[Dataset records]
***

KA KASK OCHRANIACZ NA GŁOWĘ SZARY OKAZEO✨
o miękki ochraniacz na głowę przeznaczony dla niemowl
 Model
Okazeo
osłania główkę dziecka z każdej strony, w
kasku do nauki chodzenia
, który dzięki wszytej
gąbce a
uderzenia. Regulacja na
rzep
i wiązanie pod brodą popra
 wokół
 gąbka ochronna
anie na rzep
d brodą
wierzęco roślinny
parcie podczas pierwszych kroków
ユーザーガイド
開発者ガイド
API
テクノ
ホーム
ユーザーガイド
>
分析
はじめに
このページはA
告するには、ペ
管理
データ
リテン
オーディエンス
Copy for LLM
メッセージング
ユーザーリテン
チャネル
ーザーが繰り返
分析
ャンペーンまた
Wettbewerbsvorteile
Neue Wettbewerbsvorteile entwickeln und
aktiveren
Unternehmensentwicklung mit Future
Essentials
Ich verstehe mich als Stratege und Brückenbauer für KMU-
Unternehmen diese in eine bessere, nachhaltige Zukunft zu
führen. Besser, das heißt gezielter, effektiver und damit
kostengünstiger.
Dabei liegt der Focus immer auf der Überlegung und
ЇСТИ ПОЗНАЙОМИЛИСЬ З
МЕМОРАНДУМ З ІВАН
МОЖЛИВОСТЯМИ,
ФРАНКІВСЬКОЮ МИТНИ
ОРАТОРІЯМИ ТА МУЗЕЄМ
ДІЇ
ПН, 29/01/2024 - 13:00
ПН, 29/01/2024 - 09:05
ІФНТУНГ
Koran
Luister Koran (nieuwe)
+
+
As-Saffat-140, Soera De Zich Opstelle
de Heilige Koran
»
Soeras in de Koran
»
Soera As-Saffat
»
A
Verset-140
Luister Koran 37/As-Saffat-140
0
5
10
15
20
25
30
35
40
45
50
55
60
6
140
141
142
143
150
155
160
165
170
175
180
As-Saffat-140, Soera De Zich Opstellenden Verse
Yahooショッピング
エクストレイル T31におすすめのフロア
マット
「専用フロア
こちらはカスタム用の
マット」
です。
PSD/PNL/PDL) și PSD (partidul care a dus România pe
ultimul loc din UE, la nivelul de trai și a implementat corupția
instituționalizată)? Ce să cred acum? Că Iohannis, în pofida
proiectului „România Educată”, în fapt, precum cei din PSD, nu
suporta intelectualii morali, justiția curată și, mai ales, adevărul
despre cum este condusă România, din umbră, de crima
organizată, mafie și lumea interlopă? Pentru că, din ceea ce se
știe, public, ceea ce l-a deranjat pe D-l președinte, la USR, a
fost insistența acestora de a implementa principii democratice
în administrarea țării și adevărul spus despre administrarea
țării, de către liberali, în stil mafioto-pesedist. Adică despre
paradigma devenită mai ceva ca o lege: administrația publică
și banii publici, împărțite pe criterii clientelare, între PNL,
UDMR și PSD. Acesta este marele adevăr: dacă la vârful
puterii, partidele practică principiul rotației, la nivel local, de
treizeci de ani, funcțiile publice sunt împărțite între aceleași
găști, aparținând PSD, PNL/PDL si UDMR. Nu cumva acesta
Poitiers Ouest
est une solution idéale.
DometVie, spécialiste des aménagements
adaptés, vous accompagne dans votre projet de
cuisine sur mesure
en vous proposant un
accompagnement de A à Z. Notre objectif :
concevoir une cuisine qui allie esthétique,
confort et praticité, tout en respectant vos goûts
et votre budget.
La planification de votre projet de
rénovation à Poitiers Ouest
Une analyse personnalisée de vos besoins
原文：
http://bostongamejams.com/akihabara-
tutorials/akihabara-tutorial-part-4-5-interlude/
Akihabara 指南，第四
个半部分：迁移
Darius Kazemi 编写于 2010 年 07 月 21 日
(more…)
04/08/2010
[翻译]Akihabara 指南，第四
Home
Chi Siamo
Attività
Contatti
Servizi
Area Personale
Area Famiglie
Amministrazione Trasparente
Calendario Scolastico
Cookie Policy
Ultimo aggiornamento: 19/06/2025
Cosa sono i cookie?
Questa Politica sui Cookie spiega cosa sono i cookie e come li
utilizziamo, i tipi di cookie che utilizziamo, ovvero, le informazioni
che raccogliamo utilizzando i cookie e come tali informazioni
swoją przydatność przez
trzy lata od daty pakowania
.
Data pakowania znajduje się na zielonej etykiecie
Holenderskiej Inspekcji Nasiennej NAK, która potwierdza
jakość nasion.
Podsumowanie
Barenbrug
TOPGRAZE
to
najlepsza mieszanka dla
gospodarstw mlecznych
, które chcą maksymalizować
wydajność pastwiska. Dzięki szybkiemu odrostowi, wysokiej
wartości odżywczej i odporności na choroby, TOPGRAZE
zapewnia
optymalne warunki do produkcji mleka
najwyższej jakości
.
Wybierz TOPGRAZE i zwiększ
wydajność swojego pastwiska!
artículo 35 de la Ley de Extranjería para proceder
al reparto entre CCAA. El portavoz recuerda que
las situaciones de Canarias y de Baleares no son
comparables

***

Copy exactly. Start at the line containing "najwyższej jakości" and continue through the last line of the records.

najwyższej jakości
.
Wybierz TOPGRAZE i zwiększ
wydajność swojego pastwiska!
artículo 35 de la Ley de Extranjería para proceder
al reparto entre CCAA. El portavoz recuerda que
las situaciones de Canarias y de Baleares no son
comparables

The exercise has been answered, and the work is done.